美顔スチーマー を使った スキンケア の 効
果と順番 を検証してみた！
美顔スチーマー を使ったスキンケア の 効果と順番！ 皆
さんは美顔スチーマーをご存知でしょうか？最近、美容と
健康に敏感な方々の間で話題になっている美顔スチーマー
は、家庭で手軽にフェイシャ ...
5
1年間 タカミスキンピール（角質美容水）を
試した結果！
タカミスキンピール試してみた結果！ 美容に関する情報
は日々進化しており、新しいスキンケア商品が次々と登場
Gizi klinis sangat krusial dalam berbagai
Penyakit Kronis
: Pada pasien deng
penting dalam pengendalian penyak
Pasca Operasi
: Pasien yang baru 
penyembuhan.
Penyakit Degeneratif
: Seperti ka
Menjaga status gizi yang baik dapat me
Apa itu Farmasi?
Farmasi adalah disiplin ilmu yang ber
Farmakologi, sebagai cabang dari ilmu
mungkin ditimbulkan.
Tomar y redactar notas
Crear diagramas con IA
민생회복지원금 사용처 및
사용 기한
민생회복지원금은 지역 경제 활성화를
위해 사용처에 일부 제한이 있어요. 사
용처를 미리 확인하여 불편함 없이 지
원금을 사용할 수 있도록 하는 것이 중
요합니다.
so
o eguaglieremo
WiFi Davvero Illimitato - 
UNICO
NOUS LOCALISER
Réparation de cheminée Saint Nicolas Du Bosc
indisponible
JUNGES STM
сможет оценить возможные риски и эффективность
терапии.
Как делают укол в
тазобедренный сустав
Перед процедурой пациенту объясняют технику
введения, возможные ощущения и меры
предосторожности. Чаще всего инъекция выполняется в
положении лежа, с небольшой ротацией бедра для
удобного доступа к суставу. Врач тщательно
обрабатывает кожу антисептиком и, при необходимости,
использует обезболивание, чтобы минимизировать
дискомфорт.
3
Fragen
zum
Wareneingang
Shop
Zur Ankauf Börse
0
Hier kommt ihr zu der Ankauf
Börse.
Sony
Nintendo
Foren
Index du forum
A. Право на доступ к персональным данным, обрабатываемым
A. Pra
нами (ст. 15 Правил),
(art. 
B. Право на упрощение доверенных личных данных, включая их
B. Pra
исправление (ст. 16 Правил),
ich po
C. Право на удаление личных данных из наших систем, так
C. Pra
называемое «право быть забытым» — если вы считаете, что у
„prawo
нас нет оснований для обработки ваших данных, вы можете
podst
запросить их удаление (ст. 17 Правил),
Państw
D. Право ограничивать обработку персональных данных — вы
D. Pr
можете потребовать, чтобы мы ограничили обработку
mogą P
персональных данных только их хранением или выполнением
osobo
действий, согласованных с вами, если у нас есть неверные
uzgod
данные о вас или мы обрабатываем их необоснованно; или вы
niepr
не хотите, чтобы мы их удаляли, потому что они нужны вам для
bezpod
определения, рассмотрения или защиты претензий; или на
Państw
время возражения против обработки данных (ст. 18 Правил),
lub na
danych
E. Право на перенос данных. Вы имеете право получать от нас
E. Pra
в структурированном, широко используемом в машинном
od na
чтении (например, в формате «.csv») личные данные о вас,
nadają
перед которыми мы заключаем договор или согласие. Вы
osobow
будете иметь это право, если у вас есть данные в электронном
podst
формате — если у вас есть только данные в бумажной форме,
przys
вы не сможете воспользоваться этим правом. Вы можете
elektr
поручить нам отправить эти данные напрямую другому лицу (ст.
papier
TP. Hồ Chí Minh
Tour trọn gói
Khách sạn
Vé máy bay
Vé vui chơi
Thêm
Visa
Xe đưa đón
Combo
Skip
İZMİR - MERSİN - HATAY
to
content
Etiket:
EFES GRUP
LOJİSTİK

============================================================

Transcribe the listing above in full, word for word.

美顔スチーマー を使った スキンケア の 効
果と順番 を検証してみた！
美顔スチーマー を使ったスキンケア の 効果と順番！ 皆
さんは美顔スチーマーをご存知でしょうか？最近、美容と
健康に敏感な方々の間で話題になっている美顔スチーマー
は、家庭で手軽にフェイシャ ...
5
1年間 タカミスキンピール（角質美容水）を
試した結果！
タカミスキンピール試してみた結果！ 美容に関する情報
は日々進化しており、新しいスキンケア商品が次々と登場
Gizi klinis sangat krusial dalam berbagai
Penyakit Kronis
: Pada pasien deng
penting dalam pengendalian penyak
Pasca Operasi
: Pasien yang baru 
penyembuhan.
Penyakit Degeneratif
: Seperti ka
Menjaga status gizi yang baik dapat me
Apa itu Farmasi?
Farmasi adalah disiplin ilmu yang ber
Farmakologi, sebagai cabang dari ilmu
mungkin ditimbulkan.
Tomar y redactar notas
Crear diagramas con IA
민생회복지원금 사용처 및
사용 기한
민생회복지원금은 지역 경제 활성화를
위해 사용처에 일부 제한이 있어요. 사
용처를 미리 확인하여 불편함 없이 지
원금을 사용할 수 있도록 하는 것이 중
요합니다.
so
o eguaglieremo
WiFi Davvero Illimitato - 
UNICO
NOUS LOCALISER
Réparation de cheminée Saint Nicolas Du Bosc
indisponible
JUNGES STM
сможет оценить возможные риски и эффективность
терапии.
Как делают укол в
тазобедренный сустав
Перед процедурой пациенту объясняют технику
введения, возможные ощущения и меры
предосторожности. Чаще всего инъекция выполняется в
положении лежа, с небольшой ротацией бедра для
удобного доступа к суставу. Врач тщательно
обрабатывает кожу антисептиком и, при необходимости,
использует обезболивание, чтобы минимизировать
дискомфорт.
3
Fragen
zum
Wareneingang
Shop
Zur Ankauf Börse
0
Hier kommt ihr zu der Ankauf
Börse.
Sony
Nintendo
Foren
Index du forum
A. Право на доступ к персональным данным, обрабатываемым
A. Pra
нами (ст. 15 Правил),
(art. 
B. Право на упрощение доверенных личных данных, включая их
B. Pra
исправление (ст. 16 Правил),
ich po
C. Право на удаление личных данных из наших систем, так
C. Pra
называемое «право быть забытым» — если вы считаете, что у
„prawo
нас нет оснований для обработки ваших данных, вы можете
podst
запросить их удаление (ст. 17 Правил),
Państw
D. Право ограничивать обработку персональных данных — вы
D. Pr
можете потребовать, чтобы мы ограничили обработку
mogą P
персональных данных только их хранением или выполнением
osobo
действий, согласованных с вами, если у нас есть неверные
uzgod
данные о вас или мы обрабатываем их необоснованно; или вы
niepr
не хотите, чтобы мы их удаляли, потому что они нужны вам для
bezpod
определения, рассмотрения или защиты претензий; или на
Państw
время возражения против обработки данных (ст. 18 Правил),
lub na
danych
E. Право на перенос данных. Вы имеете право получать от нас
E. Pra
в структурированном, широко используемом в машинном
od na
чтении (например, в формате «.csv») личные данные о вас,
nadają
перед которыми мы заключаем договор или согласие. Вы
osobow
будете иметь это право, если у вас есть данные в электронном
podst
формате — если у вас есть только данные в бумажной форме,
przys
вы не сможете воспользоваться этим правом. Вы можете
elektr
поручить нам отправить эти данные напрямую другому лицу (ст.
papier
TP. Hồ Chí Minh
Tour trọn gói
Khách sạn
Vé máy bay
Vé vui chơi
Thêm
Visa
Xe đưa đón
Combo
Skip
İZMİR - MERSİN - HATAY
to
content
Etiket:
EFES GRUP
LOJİSTİK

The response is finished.